JAKARTA - Rohaniawan Franz Magnis Suseno mengatakan Presiden Joko Widodo (Jokowi) perlu diberi waktu untuk mengeluarkan Peraturan Pengganti Undang-Undang (Perppu) tentang Komisi Pemberantasan Korupsi (KPK), mengingat baru saja membentuk Kabinet Indonesia Maju.

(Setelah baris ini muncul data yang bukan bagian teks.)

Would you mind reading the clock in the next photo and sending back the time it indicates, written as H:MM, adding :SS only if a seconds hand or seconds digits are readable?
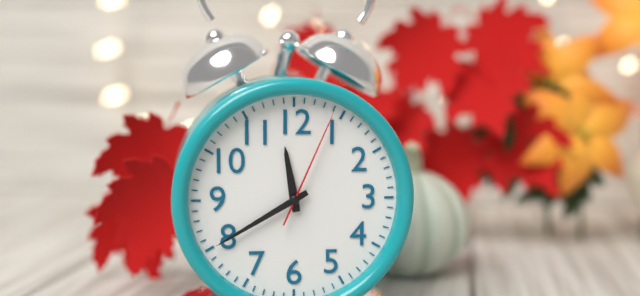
11:40:04
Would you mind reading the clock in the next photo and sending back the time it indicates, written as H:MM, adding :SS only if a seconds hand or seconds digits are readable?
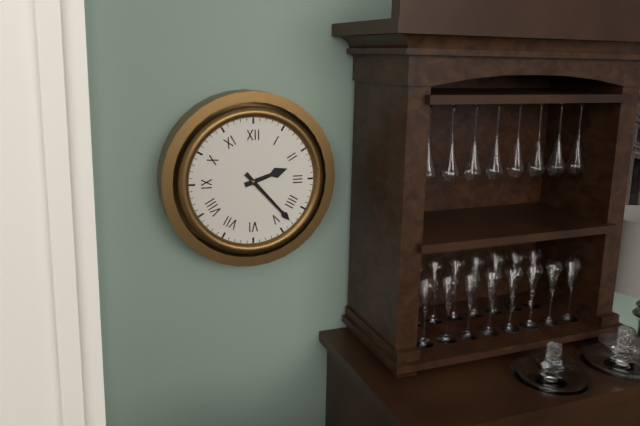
2:23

"Kan sekarang Presiden (Jokowi) dengan menteri kabinet baru sekurang-kurangnya memerlukan satu bulan untuk mencapai satu irama kerja. Jadi memang sangat sulit untuk katakan apa akan lancar atau tidak Presiden dalam hal ini perlu diberi waktu," kata pria yang akrab disapa Romo Magnis ini usai menghadiri diskusi bertajuk ‘Sodor Perppu, Selamatkan KPK!’ di Menteng, Jakarta Pusat, Rabu (30/10/2019).
Romo Magnis berpendapat Kepala Negara perlu membuat kebijakan yang tidak memperlemah pemberantasan korupsi. Pemberantasan korupsi menjadi poin penting keberhasilan bangsa sebagaimana diamanatkan Pancasila.
Baca juga: Jokowi Didesak Segera Terbitkan Perppu KPK
"Saya sebagai masyarakat menganggap amat perlu Presiden sama sekali tidak membuat kebijakan yang memperlemah pemberantasan korupsi. Itu saja," ujar Romo Magnis.
Baca juga: Survei LSI: 76% Publik Setuju Jokowi Terbitkan Perppu KPK
Saat ini, kata dia, semua pihak hendaknya menunggu terlebih dahulu sikap Jokowi terkait rencana penerbitan Perppu KPK.
Bagaimana pun juga, Presiden bertanggung jawab dalam urusan pemberantasan korupsi, dengan atau tanpa Perppu KPK.
"Sekarang kita harus menunggu dulu pak Jokowi akan membuat apa. Jadi kita tidak tahu, kita bahkan tidak tahu apakah masih ada Perppu atau tidak, yang jelas pak Jokowi bagaimana pun juga bertanggung jawab dengan atau tanpa Perppu atas pemberantsan korupsi," tuturnya.
Romo Magnis dan sejumlah tokoh nasional pernah bertemu Presiden Jokowi di Istana Negara beberapa waktu lalu. Usai pertemuan, Jokowi mengatakan akan mempertimbangkan mengeluarkan Perppu KPK, menyusul derasnya penolakan dari masyarakat terhadap UU KPK hasil revisi.
Namun hingga kini Jokowi belum jua menerbitkan aturan hukum tersebut.